'Oh Boy' director Jan-Ole Gerster brings new film to Munich
July 5, 2019These past years, there has hardly been another German film debut that has been as overwhelmingly successful at the box office, and with critics, as Oh Boy (2012). When director Jan-Ole Gerster presented his graduate film starring Tom Shilling (Generation War, Brecht) at the Munich Film Festival seven years ago, nobody suspected what was to come, least of all Gerster.
International arthouse hit
It was like a fairy tale, Gerster told DW, adding that Oh Boy (also released internationally as a A Coffee in Berlin) was a low-budget film school production that struggled to find a distributor.
"It would never have seen the light of the screen but would have been broadcast on TV sometime after midnight," the director said, still amazed at how the film so suddenly took off.
When a distributor finally snapped up Oh Boy, the film toured festivals worldwide, collected dozens of prizes and was shown in movie theaters in about 40 countries, including the US, Canada, Japan, Russia and Australia. The crowning glory was the European Film Award for the Best Debut.
"I'm very grateful that I once had this great experience and I don't think that it can be repeated with every film," Gerster cautioned as his sophomore film "Lara" finally made it to the big screen.
Feeling the pressure
Lara celebrated its world premiere at the festival in Karlovy Vary in the Czech Republic, followed two days later by its German premiere at the Munich Film Festival. The audience's and critics' expectations were high.
"Saying I hadn't felt the pressure after my debut film would have been a lie," Gerster said. "Of course, there are expectations — your own and other people's."
Read more: 37th Munich Film Festival: The power of reality
Oh Boy is an impressionistic film set across a single day in which Tom Schilling plays a melancholic young college drop-out and drifter who wanders bohemian Berlin. Lara too is set over the course of a day, but is a complex drama that has little resemblance to Gerster's breakout black and white film with strong French New Wave influences.

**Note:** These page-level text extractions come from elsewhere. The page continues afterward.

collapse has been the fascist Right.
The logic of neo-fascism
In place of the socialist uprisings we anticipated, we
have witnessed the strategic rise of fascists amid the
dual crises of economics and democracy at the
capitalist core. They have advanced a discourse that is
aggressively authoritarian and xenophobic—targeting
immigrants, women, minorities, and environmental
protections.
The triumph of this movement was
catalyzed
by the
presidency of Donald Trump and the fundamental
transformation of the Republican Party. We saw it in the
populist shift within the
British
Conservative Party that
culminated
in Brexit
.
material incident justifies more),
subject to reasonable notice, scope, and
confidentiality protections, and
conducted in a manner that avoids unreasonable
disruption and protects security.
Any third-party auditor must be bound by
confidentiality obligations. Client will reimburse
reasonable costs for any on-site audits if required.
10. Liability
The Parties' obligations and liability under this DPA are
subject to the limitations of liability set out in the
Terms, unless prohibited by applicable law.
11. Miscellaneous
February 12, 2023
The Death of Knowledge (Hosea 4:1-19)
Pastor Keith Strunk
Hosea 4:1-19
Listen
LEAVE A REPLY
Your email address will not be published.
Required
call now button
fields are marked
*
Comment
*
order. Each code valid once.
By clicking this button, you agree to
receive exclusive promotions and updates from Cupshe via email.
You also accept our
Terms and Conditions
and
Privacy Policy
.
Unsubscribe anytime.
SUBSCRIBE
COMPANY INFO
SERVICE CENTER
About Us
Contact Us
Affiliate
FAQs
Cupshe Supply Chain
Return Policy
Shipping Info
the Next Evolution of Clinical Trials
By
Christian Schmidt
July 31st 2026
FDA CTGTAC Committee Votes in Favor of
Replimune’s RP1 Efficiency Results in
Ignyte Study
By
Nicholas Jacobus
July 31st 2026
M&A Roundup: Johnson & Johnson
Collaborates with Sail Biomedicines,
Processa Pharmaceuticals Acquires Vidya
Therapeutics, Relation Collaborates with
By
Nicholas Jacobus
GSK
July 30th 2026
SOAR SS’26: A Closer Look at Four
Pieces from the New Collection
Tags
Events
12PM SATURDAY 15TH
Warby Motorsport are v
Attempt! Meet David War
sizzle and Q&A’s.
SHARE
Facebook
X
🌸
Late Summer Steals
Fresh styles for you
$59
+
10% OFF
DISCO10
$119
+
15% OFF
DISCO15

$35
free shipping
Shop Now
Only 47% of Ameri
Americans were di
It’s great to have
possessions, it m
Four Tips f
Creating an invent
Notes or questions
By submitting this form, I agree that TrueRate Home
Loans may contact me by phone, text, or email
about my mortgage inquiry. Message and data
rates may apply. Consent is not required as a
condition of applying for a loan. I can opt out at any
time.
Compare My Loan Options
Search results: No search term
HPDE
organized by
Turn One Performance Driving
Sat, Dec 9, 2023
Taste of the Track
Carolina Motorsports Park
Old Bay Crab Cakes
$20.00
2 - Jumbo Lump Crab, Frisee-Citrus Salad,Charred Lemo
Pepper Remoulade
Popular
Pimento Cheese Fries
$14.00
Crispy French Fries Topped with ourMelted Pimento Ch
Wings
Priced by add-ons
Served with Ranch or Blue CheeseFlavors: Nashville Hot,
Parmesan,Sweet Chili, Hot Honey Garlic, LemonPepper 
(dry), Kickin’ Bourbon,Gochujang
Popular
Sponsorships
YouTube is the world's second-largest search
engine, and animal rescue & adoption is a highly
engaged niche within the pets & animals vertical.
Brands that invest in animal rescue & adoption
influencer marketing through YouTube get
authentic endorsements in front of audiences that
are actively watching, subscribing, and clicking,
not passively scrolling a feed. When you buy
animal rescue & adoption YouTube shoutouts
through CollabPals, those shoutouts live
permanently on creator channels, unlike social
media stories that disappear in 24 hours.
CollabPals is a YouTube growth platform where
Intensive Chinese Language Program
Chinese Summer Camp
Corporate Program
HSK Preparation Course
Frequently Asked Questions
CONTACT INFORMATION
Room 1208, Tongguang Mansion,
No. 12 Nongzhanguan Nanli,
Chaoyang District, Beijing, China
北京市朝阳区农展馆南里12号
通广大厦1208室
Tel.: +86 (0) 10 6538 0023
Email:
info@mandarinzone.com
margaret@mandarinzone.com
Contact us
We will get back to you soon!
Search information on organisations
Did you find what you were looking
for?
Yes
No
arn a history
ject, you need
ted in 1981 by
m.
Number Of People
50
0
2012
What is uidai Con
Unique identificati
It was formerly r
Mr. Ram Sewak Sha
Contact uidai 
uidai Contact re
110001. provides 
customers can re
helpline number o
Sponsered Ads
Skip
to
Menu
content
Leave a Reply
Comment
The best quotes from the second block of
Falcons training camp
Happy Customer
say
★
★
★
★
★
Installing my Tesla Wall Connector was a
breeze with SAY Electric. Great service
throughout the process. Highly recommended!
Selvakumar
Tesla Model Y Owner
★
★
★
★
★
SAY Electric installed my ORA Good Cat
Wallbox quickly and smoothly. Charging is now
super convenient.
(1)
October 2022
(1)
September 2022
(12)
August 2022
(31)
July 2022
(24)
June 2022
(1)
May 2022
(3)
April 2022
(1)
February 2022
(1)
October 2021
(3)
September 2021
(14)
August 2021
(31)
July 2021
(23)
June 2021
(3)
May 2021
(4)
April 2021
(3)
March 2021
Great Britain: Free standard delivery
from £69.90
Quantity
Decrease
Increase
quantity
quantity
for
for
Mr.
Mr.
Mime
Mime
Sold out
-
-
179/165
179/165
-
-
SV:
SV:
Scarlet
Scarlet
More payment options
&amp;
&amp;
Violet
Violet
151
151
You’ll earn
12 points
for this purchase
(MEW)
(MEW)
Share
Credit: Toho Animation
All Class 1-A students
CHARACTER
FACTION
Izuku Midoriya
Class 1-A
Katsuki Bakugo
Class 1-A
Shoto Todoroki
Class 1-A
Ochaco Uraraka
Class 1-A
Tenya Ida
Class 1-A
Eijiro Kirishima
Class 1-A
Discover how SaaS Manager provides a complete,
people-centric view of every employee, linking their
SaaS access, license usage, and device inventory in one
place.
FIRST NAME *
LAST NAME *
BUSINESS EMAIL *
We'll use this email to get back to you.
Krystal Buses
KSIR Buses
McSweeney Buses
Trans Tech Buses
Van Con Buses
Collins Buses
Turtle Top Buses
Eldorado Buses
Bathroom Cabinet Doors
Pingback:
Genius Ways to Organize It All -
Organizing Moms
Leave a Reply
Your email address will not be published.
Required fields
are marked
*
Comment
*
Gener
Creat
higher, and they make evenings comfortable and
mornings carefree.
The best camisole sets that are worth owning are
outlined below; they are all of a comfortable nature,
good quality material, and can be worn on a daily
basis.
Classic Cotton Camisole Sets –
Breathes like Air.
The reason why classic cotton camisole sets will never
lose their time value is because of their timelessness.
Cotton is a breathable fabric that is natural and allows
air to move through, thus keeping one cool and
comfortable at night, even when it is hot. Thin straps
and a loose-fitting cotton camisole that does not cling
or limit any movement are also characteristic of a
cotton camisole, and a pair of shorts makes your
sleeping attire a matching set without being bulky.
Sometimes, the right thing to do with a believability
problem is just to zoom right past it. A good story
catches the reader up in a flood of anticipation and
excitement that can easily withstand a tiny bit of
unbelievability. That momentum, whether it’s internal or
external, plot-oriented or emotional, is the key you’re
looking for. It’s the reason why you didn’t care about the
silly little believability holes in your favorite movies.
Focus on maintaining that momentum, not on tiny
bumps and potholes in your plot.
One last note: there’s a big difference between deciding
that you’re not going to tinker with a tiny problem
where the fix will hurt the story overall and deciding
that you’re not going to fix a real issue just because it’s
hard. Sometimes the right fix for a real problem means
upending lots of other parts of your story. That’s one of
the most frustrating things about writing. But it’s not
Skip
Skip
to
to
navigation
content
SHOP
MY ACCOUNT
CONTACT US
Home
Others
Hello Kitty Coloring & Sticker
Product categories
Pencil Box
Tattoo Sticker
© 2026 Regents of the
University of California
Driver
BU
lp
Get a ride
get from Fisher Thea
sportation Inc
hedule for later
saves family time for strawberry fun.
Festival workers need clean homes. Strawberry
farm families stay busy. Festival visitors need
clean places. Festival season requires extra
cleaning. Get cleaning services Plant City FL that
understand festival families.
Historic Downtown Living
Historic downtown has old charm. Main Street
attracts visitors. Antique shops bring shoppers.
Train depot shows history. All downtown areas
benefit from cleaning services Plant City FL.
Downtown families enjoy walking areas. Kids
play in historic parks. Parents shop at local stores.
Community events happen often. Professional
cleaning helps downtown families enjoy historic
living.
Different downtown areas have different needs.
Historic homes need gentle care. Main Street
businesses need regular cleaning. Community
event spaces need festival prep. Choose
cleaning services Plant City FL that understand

Set on the 60th birthday of Lara (Corinna Harfouch, Downfall), the film's opening scene sees the title character standing by the open window of her apartment. She climbs onto a chair and seems about to jump — but then, the doorbell rings. Lara opens the door and the story takes a different turn.
That same evening, Lara's son, a talented young pianist (Tom Schilling), is about to give his first big solo concert, where he plans to perform his own composition. Lara decides to visit the concert, buys all the remaining tickets and gives them to friends and acquaintances.
Art, dreams and failed expectations
It soon becomes evident that Lara has always been envious of her son's efforts to embark on a professional music career, it turning out that she herself once had similar aspirations. Lara is henceforth revealed to be highly resentful and insecure about her humdrum office job career — to the point of being suicidal.
Gerster was intrigued by the script that was written by Slovenian author and director, Blaz Kutin, who is also a friend. "I read it, and in a strange, peculiar way I was enthusiastic, fascinated and touched by this woman's story."
The protagonist stands for "a conflict and a fear that are not alien to me," the director says. "As a film student ... I remember thinking if I fail now it will be a bad experience forever."
Such empathy for the fact that Lara "has to realize she made the wrong decision," amounted to "a great tragedy" that Gerster wanted to explore more deeply. "As is often the case with people who act like that, there is usually great pain and disappointment at the bottom."
Time will tell where Gerster's career is headed after Lara. His second film has already been invited to other festivals and worldwide distribution is in the works. The director just may be in for yet another surprising cinematic success.